I agree that asking for increased gifts is appropriate, and that it’s worth the risk of offending some people to remind others that they might want to rethink their gifts in light of changed circumstances, increased costs, expanded programs, or whatever. But I can’t agree that the agency’s expertise should over-ride a Board member’s own sense of what constitutes politeness in asking his/her friends. Certainly a dialogue about the reason for the approach would be good, but the only way to get Board members to continue to ask for donations (one of their primary responsibilities) is to make asking palatable by respecting the Board members’ sensitivities. If a Board member raises substantially less with his/her letter than her fellows who use the recommended language, that can be pointed out gently before the next Board-generated appeal goes out.
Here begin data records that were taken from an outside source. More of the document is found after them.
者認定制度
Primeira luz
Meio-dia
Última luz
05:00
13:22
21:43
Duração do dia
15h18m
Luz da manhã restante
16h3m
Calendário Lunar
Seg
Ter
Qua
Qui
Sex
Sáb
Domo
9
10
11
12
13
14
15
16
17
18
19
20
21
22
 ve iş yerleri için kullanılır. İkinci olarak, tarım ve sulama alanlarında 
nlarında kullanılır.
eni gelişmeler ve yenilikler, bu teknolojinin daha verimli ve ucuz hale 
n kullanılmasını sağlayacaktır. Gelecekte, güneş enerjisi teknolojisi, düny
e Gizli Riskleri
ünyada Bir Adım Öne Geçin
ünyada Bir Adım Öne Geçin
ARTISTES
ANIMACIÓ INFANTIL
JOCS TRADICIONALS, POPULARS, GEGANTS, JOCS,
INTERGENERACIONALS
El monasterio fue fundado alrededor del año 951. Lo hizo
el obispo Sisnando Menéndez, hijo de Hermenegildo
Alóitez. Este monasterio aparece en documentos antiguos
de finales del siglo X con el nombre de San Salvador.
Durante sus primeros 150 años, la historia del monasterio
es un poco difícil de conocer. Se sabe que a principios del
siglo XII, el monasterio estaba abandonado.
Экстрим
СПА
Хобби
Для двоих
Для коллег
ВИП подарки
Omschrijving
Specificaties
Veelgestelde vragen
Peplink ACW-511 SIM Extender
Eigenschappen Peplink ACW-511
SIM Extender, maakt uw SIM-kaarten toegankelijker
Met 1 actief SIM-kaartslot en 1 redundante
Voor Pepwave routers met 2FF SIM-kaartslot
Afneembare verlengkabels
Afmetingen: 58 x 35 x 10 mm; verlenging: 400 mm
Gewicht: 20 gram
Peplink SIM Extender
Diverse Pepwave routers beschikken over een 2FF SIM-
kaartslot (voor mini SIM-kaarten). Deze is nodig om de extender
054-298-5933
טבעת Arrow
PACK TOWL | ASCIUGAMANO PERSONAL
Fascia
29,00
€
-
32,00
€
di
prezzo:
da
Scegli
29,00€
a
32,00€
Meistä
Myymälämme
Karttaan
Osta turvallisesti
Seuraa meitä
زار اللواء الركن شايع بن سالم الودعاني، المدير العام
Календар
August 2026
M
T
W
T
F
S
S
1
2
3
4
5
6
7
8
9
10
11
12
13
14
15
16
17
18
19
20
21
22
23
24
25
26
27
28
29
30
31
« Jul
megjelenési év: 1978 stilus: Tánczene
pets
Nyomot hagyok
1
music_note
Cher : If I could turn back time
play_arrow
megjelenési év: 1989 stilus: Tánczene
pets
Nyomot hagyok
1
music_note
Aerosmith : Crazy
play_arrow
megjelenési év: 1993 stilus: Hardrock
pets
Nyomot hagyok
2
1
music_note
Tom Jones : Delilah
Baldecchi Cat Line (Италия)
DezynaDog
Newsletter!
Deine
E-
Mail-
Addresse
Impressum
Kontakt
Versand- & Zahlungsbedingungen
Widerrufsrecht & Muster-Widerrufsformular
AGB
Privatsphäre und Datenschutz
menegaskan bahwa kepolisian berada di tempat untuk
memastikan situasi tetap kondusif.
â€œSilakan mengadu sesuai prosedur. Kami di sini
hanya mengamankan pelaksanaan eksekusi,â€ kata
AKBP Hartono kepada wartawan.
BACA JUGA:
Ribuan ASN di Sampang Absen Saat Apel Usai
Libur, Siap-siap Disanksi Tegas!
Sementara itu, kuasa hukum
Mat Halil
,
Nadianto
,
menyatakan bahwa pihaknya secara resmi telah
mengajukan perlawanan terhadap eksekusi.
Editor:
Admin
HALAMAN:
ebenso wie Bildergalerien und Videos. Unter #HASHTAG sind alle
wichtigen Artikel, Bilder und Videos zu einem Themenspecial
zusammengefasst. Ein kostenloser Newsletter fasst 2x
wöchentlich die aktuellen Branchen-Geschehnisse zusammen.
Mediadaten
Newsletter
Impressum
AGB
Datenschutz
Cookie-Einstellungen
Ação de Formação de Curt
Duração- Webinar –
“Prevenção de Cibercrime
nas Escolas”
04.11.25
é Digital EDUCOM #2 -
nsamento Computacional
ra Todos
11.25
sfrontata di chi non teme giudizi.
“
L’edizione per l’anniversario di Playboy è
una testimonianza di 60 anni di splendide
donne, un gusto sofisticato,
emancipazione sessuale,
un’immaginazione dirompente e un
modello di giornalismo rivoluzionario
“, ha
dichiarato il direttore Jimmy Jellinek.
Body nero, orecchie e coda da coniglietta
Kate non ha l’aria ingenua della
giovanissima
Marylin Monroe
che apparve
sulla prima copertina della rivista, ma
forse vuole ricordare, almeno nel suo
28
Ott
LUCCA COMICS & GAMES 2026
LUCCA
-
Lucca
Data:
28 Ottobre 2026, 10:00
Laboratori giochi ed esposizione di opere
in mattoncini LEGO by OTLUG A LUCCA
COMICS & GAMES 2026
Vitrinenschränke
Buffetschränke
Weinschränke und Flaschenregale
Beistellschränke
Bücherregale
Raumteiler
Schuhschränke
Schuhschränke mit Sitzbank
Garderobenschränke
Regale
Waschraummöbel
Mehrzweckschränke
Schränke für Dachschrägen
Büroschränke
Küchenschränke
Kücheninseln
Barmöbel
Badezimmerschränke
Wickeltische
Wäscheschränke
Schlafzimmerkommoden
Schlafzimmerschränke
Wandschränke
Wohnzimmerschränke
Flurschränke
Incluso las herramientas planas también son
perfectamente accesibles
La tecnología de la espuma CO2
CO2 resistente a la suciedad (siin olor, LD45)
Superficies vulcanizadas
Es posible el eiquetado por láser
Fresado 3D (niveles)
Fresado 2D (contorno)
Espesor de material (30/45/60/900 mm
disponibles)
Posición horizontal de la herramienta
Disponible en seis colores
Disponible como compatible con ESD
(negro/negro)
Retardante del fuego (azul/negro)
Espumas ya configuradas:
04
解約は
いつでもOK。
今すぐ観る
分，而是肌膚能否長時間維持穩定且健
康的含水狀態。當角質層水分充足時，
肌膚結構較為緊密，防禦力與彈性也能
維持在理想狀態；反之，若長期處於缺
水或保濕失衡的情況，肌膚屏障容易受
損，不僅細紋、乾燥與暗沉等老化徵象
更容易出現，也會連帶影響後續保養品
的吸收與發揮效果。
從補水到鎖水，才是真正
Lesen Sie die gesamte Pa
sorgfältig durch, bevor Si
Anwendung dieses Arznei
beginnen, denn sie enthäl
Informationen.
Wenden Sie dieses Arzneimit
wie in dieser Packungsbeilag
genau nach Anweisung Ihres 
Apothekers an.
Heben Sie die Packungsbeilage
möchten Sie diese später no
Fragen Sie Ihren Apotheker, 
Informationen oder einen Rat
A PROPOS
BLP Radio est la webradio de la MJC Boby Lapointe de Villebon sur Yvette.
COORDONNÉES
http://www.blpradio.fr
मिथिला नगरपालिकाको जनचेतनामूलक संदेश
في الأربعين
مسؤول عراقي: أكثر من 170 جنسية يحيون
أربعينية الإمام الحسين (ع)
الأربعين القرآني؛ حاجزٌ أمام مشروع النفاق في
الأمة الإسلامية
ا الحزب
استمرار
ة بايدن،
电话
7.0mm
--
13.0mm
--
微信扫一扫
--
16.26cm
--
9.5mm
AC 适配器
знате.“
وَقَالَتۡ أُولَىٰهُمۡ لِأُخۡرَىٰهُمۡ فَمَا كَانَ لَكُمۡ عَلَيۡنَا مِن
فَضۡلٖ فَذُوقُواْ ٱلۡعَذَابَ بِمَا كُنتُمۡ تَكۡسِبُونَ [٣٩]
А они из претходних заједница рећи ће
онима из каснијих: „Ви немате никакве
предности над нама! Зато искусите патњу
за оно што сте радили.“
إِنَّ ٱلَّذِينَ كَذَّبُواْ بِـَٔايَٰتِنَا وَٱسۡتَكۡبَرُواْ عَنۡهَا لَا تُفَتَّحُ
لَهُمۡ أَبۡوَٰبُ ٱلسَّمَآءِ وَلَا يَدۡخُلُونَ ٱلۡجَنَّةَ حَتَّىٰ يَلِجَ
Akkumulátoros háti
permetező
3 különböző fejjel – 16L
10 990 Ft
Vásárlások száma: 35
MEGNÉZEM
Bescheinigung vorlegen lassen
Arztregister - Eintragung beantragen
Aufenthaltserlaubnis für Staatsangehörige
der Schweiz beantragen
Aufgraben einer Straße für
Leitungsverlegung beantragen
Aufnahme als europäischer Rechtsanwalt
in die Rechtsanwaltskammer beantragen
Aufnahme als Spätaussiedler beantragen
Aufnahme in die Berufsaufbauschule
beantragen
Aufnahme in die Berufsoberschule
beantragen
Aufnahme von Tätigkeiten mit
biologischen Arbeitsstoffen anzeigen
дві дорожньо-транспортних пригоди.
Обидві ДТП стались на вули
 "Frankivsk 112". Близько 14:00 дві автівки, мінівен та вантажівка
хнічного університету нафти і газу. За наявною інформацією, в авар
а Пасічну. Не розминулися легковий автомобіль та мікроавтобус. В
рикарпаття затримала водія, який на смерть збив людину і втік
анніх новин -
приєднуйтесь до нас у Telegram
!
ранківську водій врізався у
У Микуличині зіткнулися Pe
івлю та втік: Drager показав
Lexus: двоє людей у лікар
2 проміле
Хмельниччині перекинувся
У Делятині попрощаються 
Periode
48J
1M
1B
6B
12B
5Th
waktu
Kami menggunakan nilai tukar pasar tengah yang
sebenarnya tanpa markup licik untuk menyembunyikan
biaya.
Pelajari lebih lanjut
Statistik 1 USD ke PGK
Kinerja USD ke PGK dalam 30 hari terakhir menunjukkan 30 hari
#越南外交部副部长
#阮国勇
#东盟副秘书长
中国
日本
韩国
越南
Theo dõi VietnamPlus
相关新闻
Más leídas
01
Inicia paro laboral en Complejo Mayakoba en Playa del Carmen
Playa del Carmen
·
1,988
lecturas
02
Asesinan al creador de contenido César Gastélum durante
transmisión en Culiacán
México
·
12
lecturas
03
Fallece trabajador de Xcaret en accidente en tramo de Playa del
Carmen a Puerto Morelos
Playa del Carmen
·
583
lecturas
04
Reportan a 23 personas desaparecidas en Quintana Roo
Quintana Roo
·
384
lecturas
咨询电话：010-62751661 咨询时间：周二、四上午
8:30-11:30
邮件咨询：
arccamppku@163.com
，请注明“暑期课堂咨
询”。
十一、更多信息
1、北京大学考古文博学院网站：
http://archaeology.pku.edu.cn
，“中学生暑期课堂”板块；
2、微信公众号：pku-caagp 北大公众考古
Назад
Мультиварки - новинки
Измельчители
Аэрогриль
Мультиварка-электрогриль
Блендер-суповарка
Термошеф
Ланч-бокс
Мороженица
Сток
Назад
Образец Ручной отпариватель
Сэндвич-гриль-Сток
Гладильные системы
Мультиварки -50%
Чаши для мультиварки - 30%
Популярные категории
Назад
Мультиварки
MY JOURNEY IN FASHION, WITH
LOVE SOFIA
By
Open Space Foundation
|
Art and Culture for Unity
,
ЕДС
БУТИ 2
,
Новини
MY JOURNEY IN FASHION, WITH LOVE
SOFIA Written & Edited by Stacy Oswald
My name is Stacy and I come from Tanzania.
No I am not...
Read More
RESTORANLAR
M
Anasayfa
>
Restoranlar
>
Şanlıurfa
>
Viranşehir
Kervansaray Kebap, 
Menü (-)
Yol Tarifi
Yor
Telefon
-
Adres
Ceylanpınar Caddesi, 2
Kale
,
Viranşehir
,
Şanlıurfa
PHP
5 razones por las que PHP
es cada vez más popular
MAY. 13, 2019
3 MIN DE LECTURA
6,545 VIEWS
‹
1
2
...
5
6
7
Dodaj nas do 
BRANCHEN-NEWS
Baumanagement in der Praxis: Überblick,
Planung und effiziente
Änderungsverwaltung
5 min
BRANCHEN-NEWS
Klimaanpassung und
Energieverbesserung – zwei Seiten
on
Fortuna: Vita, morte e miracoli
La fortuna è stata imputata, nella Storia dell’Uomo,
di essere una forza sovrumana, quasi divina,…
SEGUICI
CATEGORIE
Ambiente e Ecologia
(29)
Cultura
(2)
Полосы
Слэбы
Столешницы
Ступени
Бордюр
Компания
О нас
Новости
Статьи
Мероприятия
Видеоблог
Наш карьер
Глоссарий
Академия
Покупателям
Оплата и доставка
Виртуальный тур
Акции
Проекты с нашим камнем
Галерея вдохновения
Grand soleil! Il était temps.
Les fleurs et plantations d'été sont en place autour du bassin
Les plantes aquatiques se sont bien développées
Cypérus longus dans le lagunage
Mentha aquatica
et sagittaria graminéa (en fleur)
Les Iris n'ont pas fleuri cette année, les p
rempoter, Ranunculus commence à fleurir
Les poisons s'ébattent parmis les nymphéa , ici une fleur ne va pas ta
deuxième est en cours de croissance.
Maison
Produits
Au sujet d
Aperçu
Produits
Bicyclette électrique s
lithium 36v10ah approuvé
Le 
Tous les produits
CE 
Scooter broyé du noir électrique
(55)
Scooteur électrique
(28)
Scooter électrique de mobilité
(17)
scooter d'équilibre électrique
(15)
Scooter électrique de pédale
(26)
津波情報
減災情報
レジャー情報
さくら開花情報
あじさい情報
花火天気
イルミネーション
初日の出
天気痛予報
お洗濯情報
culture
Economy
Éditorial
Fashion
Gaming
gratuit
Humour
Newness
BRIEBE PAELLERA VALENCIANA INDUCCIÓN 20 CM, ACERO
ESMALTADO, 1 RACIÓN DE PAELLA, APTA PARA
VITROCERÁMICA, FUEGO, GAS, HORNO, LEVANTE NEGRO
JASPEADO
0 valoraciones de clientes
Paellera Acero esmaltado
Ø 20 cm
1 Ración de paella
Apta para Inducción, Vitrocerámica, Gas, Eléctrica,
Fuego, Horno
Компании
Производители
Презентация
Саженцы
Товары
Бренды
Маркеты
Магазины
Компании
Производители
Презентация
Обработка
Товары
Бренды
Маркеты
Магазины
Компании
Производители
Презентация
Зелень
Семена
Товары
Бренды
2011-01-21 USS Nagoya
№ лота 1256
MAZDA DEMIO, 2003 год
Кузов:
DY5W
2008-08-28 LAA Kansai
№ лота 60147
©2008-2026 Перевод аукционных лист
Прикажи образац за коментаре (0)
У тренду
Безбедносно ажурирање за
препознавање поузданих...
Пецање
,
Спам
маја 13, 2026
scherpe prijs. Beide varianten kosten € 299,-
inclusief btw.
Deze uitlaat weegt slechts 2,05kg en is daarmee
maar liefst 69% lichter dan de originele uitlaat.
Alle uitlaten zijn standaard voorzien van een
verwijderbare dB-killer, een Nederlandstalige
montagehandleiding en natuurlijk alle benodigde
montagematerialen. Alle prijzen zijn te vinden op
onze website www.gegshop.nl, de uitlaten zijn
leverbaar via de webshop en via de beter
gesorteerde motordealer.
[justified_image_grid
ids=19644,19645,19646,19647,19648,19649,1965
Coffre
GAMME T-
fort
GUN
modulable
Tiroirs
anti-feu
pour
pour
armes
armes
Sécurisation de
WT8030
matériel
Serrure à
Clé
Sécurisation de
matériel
Yes, I definitely see your point- it is uncomfortable, as a Board member, to have to fundraise from your own contact list. I think, like you said, the dialogue is really important to make sure that the Board member is comfortable with how the organization is positing the ask and the director is comfortable that the Board member is doing the ask in a way that’s in keeping with the organization’s branding, language and direction. I’ve been lucky enough to feel really comfortable with the ways the ED develops fundraising asks for us, but I would probably be singing a different tune if she was asking me to ask for money in a way I felt was inappropriate.
Well, it’s not simply a legacy of university “years out” tiers. This is a generic, impersonal attempt to avoid “The Cardinal Sin Of Development.” That’s failing to ask … for … as much … as the prospect was willing/about to give!